Can characters be real people?

It was one of those spooky evenings when you get the impression that the people you’re talking to know more about what you’re talking about than you do. The Millom Ladies Guild were listening politely to my stories about the real vicar who inspired the one I depicted in ‘A Good Liar’ when one of them said, ‘Oh, yes I remember him. I was there when the new school was being built.’ (If you know the story of A Good Liar, you’ll understand all this: if you haven’t read it yet, now’s the time!) Thank heaven she didn’t disagree with either my details or the description of the vicar. A little later I was talking about the fire in the nuclear reactor at Windscale in October 1957 and the people there who played a crucial role, and one of my audience was a cousin of a man I had referred to.

This is why the writing of Part 3 of my trilogy, ‘Fallout’ set in the community around Windscale at the time of the fire caused me some anxiety. I wanted to tell the inside story of the fire, the details of which were revealed only recently, fifty years after the event. This meant naming names, or giving fictional names to men who would be instantly recogniseable to many of the local people who will read the book. If I name them, I wondered, can I also give them words to say, words that they might have said but there is no actual record that they did so?

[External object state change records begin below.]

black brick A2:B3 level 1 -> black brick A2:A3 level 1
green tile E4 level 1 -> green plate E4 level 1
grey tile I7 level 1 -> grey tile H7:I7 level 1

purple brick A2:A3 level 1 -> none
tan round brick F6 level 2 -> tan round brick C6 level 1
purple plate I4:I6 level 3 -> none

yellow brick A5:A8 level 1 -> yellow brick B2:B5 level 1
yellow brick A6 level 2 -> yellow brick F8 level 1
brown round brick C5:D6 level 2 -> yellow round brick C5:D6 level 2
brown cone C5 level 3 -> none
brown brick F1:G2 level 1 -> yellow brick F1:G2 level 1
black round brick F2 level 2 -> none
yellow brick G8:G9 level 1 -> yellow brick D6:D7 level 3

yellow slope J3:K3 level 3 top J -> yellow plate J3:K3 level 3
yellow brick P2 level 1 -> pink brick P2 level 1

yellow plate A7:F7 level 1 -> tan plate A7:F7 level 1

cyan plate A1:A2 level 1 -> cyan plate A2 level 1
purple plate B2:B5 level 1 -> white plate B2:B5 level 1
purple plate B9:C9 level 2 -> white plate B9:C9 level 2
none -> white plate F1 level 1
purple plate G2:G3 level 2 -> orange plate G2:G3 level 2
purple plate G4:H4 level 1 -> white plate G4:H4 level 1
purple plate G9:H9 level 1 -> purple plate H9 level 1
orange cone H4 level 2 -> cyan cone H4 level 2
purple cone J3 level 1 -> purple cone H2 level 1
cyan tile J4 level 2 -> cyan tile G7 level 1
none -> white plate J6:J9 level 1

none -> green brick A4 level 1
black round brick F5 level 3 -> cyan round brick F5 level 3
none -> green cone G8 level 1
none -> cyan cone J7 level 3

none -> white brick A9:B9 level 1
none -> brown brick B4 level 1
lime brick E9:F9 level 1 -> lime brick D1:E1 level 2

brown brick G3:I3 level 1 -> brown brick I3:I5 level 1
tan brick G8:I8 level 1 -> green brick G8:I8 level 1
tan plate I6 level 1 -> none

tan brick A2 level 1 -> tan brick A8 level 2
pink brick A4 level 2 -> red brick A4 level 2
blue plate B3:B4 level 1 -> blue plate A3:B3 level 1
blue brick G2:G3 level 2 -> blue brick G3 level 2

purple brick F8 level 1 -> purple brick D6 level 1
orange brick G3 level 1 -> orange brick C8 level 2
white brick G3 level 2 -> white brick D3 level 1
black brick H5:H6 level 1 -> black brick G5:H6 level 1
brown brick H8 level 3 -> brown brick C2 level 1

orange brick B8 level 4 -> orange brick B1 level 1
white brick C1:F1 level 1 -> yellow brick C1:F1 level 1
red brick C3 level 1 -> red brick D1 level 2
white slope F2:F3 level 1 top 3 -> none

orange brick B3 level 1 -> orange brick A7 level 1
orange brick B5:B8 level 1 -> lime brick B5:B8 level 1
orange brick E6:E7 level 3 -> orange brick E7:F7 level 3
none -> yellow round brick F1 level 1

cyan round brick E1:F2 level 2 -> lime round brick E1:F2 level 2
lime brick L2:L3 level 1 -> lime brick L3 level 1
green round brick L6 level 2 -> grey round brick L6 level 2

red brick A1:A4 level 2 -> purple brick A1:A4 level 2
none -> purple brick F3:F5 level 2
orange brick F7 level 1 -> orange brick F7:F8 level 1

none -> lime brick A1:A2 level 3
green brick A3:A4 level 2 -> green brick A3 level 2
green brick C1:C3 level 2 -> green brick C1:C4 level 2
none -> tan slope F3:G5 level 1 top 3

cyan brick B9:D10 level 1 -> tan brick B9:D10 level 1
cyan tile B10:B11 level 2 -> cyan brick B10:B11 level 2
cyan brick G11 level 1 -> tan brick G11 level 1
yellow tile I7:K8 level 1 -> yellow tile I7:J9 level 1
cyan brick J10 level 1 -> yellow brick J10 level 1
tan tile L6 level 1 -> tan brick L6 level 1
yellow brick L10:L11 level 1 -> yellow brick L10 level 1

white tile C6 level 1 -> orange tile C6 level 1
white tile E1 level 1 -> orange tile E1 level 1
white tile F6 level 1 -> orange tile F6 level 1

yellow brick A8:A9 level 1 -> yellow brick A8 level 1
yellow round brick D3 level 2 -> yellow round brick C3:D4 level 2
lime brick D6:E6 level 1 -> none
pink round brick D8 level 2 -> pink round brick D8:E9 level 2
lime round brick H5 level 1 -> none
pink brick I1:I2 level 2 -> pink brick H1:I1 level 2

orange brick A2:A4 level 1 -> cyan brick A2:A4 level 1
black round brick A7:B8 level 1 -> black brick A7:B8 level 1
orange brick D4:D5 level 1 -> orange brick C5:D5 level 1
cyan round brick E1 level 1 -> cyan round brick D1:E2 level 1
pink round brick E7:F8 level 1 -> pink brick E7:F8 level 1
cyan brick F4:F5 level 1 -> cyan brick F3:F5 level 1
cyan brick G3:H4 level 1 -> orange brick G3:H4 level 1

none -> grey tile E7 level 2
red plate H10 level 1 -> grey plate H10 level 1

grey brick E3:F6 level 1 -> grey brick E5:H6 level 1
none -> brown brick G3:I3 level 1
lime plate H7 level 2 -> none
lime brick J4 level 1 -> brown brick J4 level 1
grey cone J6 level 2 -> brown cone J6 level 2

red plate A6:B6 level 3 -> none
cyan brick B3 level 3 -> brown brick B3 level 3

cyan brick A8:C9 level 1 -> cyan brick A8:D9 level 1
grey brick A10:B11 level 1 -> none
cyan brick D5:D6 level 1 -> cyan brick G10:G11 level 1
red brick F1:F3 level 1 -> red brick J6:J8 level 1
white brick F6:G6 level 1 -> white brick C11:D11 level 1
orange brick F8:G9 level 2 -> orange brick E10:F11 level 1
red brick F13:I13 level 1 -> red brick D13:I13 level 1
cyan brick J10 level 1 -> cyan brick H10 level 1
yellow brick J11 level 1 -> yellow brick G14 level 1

I decided to include half a dozen real people, under their own names, as minor characters in the background of the action. The main Point of View inside the plant is carried by an entirely fictional character, a visiting physicist from the Harwell nuclear research labs. The ‘real’ characters were named, given things to do and words to speak, during an event within the living memory of both myself and probably the majority of the potential readers. My editor wasn’t sure how to deal with it, so we called in a lawyer who deals mainly in copyright issues, for an opinion about the ‘ethics’ and legality of doing what I’d done. His view was that it was OK, for three reasons: a) the named people were playing a background not a foreground role; b) what they did in my story was supported by the evidence in the official history of the incident and was therefore a matter of public record; c) nothing that I had them doing or saying could be seen in any way as negative or blameworthy, in keeping again with the conclusions in the factual historical record in Lorna Arnold’s ‘Windscale 1957: Anatomy of Nuclear Accident’. On top of all that reassurance, the lawyer also said how much he enjoyed the relevant sections and wanted to read the rest.

One of the ladies in Millom asked, ‘Do you have to get permission to include real people?’. A good question, and I sincerely hope that the advice I sought was correct and that the answer in this case is ‘No’.